LISTED ENTRIES
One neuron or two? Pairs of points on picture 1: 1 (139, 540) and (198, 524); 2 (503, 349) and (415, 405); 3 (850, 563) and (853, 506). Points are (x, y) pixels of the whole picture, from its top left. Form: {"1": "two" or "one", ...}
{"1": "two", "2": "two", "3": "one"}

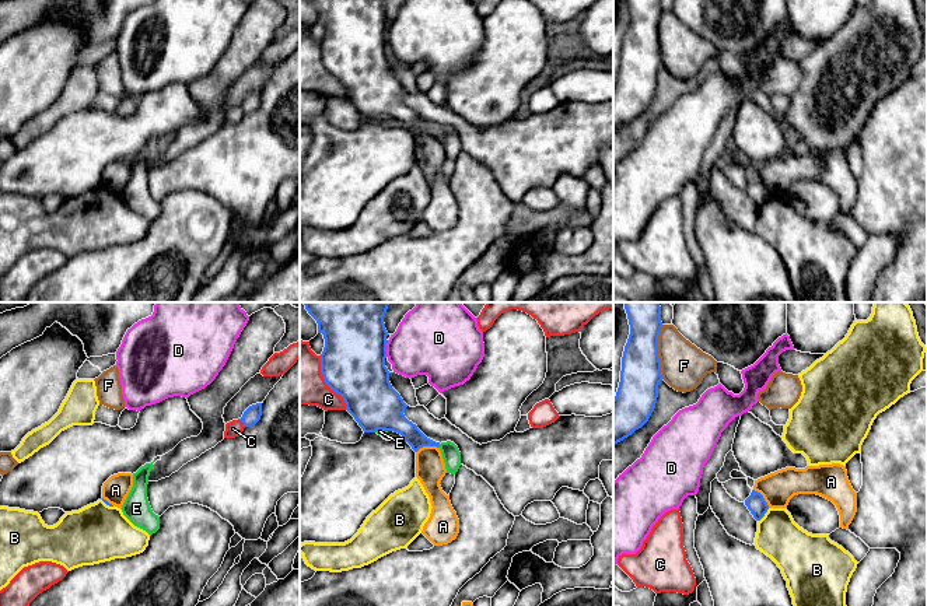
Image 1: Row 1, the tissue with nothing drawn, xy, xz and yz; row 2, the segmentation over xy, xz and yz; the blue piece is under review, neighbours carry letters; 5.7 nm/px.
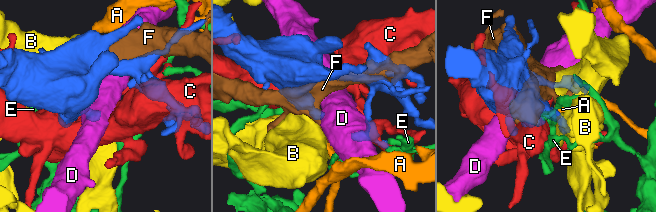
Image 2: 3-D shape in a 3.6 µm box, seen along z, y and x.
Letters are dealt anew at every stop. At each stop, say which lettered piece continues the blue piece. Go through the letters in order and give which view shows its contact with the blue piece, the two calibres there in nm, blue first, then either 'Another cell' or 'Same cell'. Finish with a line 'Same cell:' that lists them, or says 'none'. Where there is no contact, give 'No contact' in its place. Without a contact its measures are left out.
A: Touches blue in xz. Thickness 140 nm (blue) against 170 nm. Another cell
B: Touches blue in yz. Thickness 110 nm (blue) against 260 nm. Another cell
C: Touches blue in xz. Thickness 360 nm (blue) against 260 nm. Another cell
D: Touches blue in xz. Thickness 360 nm (blue) against 380 nm. Another cell
E: Touches blue in xz. Thickness 100 nm (blue) against 110 nm. Another cell
F: Touches blue in yz. Thickness 240 nm (blue) against 260 nm. Another cell
Same cell: none

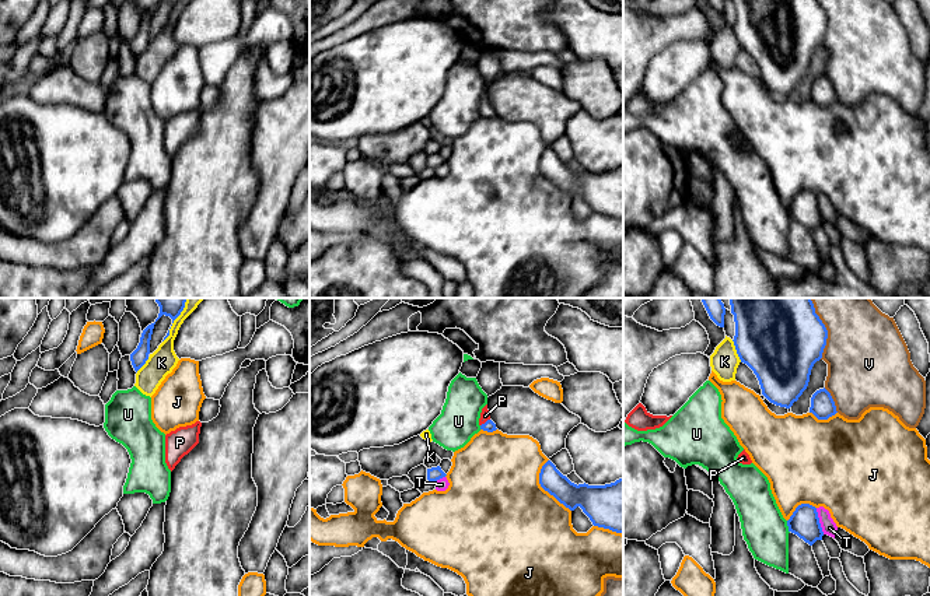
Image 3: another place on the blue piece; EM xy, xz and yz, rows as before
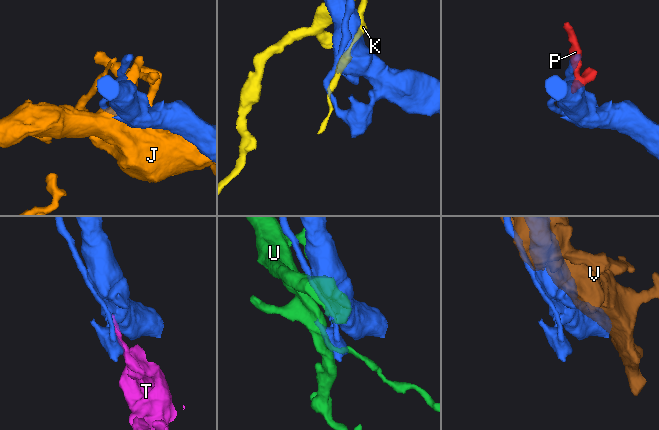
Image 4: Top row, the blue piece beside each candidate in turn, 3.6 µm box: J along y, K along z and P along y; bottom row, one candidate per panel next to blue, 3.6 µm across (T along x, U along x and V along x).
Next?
J: Touches blue in xz. Thickness 140 nm (blue) against 500 nm. Another cell
K: Touches blue in yz. Thickness 480 nm (blue) against 160 nm. Another cell
P: Touches blue in xz. Thickness 70 nm (blue) against 50 nm. Same cell
T: Touches blue in yz. Thickness 170 nm (blue) against 90 nm. Another cell
U: Touches blue in yz. Thickness 170 nm (blue) against 260 nm. Another cell
V: Touches blue in yz. Thickness 460 nm (blue) against 440 nm. Another cell
Same cell: P

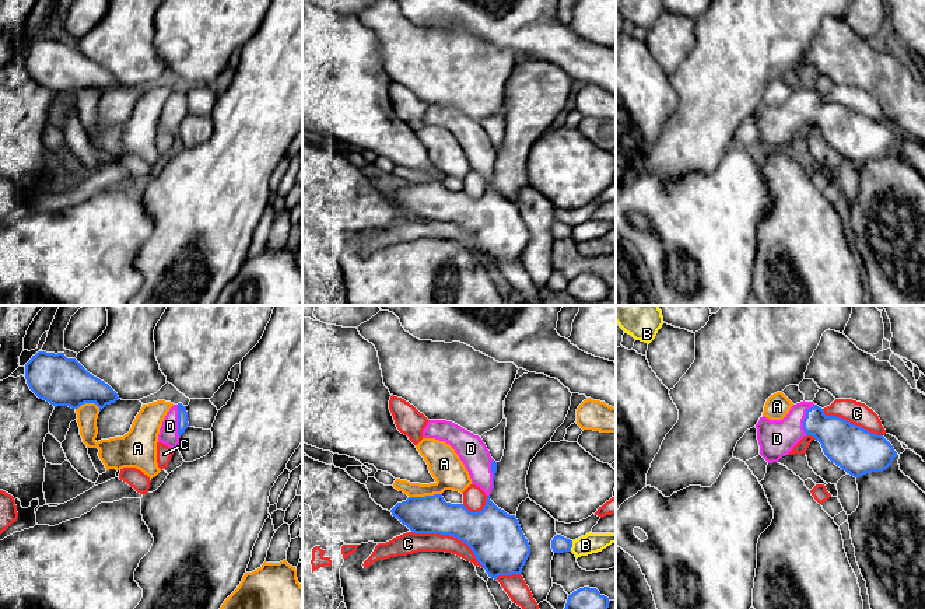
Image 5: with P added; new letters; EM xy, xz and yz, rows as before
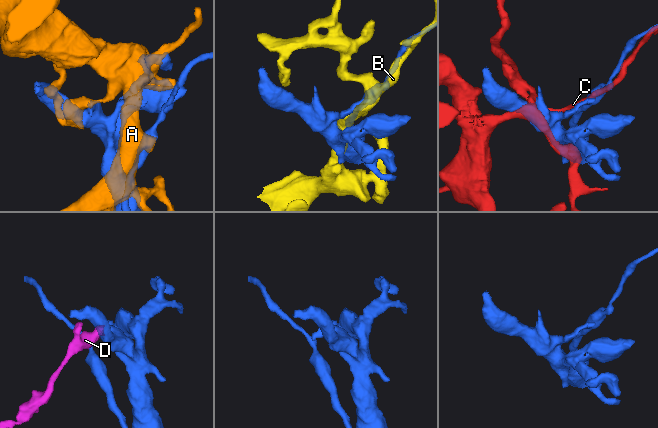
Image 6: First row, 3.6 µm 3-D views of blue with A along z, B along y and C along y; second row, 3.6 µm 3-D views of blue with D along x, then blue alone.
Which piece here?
A: Touches blue in xz. Thickness 220 nm (blue) against 190 nm. Another cell
B: Touches blue in xz. Thickness 90 nm (blue) against 120 nm. Another cell
C: Touches blue in xz. Thickness 300 nm (blue) against 120 nm. Another cell
D: Touches blue in yz. Thickness 240 nm (blue) against 220 nm. Same cell
Same cell: D

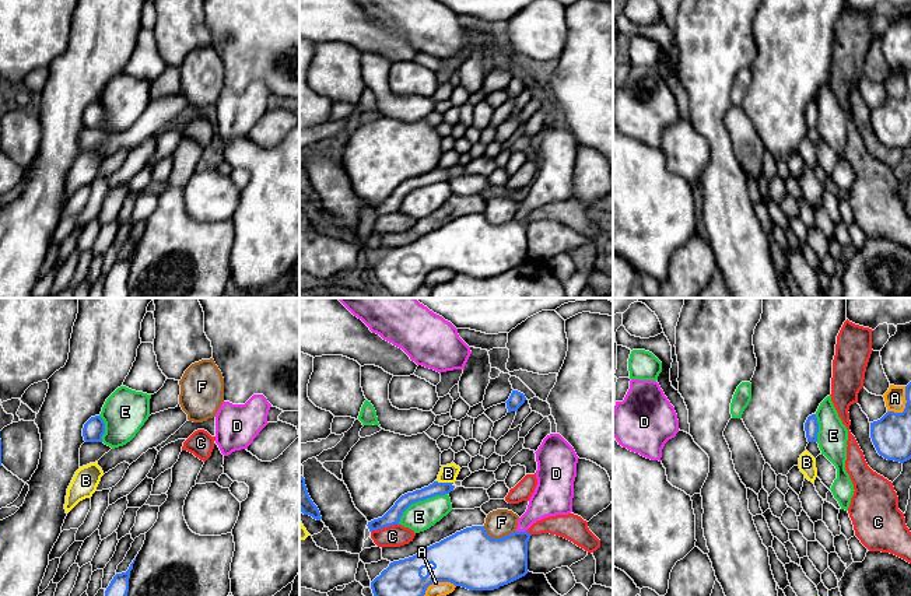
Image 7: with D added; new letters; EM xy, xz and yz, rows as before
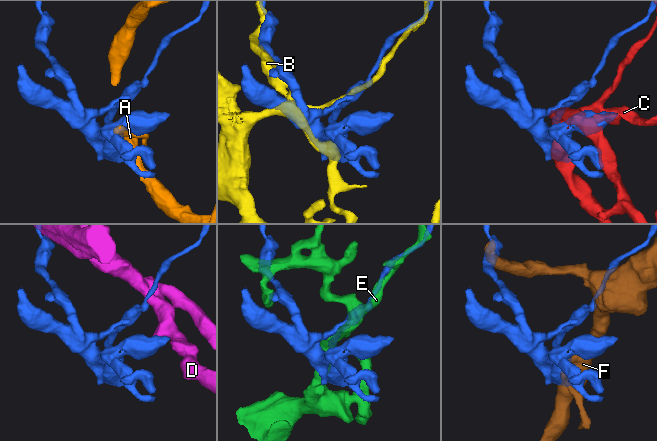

TASK DIRECTIONS
Both the first line of the records above and the line containing "Image 2: 3-D" belong in the copy; please return them and every line between, exactly, minus the pictures.

TASK RESULT
One neuron or two? Pairs of points on picture 1: 1 (139, 540) and (198, 524); 2 (503, 349) and (415, 405); 3 (850, 563) and (853, 506). Points are (x, y) pixels of the whole picture, from its top left. Form: {"1": "two" or "one", ...}
{"1": "two", "2": "two", "3": "one"}

Image 1: Row 1, the tissue with nothing drawn, xy, xz and yz; row 2, the segmentation over xy, xz and yz; the blue piece is under review, neighbours carry letters; 5.7 nm/px.
Image 2: 3-D shape in a 3.6 µm box, seen along z, y and x.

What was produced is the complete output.